2.3.3. Voor zover appellante betoogt dat het Gerecht heeft miskend dat ingevolge artikel 1613ca van het Burgerlijk Wetboek van de Nederlandse Antillen het vermoeden van een arbeidsovereenkomst bestaat, aangezien sprake is van het verrichten van arbeid tegen beloning, overweegt het Hof dat zij vooralsnog niet aannemelijk heeft gemaakt dat de checkers gedurende drie opeenvolgende maanden wekelijks tenminste acht uren, dan wel gedurende tenminste 35 uren per maand, arbeid verrichten ten behoeve van Amleince. Voorts is vooralsnog niet aannemelijk gemaakt dat de door Amleince aan de checkers verrichte betalingen als tegenprestatie voor verrichte werkzaamheden en derhalve als loon in evenbedoelde zin zijn aan te merken.

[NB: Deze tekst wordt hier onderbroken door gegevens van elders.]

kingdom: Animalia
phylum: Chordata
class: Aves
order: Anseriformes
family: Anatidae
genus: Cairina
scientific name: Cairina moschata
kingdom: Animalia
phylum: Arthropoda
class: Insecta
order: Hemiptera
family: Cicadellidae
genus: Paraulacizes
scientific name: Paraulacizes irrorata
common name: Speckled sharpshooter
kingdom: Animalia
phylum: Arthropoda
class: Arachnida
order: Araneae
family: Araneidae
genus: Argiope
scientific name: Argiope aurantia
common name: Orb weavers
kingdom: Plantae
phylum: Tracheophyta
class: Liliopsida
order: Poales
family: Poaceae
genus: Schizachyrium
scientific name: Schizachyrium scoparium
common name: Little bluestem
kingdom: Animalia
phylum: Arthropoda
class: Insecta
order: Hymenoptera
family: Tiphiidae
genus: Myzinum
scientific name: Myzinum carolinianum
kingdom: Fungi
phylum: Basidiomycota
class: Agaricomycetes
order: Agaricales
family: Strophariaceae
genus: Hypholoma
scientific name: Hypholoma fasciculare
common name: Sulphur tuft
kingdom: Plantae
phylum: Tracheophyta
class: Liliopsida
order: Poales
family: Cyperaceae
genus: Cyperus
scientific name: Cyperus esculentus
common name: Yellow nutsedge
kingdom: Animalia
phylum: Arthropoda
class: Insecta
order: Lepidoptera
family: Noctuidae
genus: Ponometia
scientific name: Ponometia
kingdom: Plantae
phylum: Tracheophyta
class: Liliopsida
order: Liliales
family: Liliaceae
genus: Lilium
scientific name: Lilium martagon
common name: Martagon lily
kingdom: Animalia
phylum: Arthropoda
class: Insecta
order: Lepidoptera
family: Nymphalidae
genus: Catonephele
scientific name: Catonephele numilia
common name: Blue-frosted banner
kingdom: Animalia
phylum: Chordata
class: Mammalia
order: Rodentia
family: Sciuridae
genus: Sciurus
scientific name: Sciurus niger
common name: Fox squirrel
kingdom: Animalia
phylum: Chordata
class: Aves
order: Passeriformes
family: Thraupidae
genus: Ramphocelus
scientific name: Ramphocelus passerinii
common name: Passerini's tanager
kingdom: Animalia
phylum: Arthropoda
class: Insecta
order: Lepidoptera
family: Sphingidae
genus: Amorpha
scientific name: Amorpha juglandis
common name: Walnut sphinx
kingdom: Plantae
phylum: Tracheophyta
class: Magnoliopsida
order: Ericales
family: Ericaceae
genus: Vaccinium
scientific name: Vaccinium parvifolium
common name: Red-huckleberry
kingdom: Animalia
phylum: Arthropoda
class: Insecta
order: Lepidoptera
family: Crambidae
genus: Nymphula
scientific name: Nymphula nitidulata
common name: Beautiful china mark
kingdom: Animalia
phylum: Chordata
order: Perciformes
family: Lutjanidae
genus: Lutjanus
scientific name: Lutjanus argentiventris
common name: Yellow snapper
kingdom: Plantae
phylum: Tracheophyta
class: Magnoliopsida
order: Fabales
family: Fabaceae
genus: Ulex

2.3.4. Ten aanzien van de koeriers en bewakers heeft appellante vooralsnog evenmin aannemelijk gemaakt dat een gezagsverhouding bestaat tussen hen en Amleince. Hierbij neemt het Hof mede in aanmerking dat hun werkzaamheden geen wezenlijk onderdeel van de bedrijfsvoering van Amleince vormen.
2.4. Het hoger beroep is ongegrond. De aangevallen uitspraak dient te worden bevestigd.
2.5. Voor een proceskostenveroordeling bestaat geen aanleiding.
Het Gemeenschappelijk Hof van Justitie van de Nederlandse Antillen en Aruba
Recht doende in naam der Koningin:
I. bevestigt de aangevallen uitspraak.
Aldus vastgesteld door mr. W.P.M. ter Berg, Voorzitter, en mr. R.W.L. Loeb en mr. A.W.M. Bijloos, Leden, in tegenwoordigheid van mr. M.E.B. de Haseth, griffier.
Uitgesproken in het openbaar op 30 mei 2005.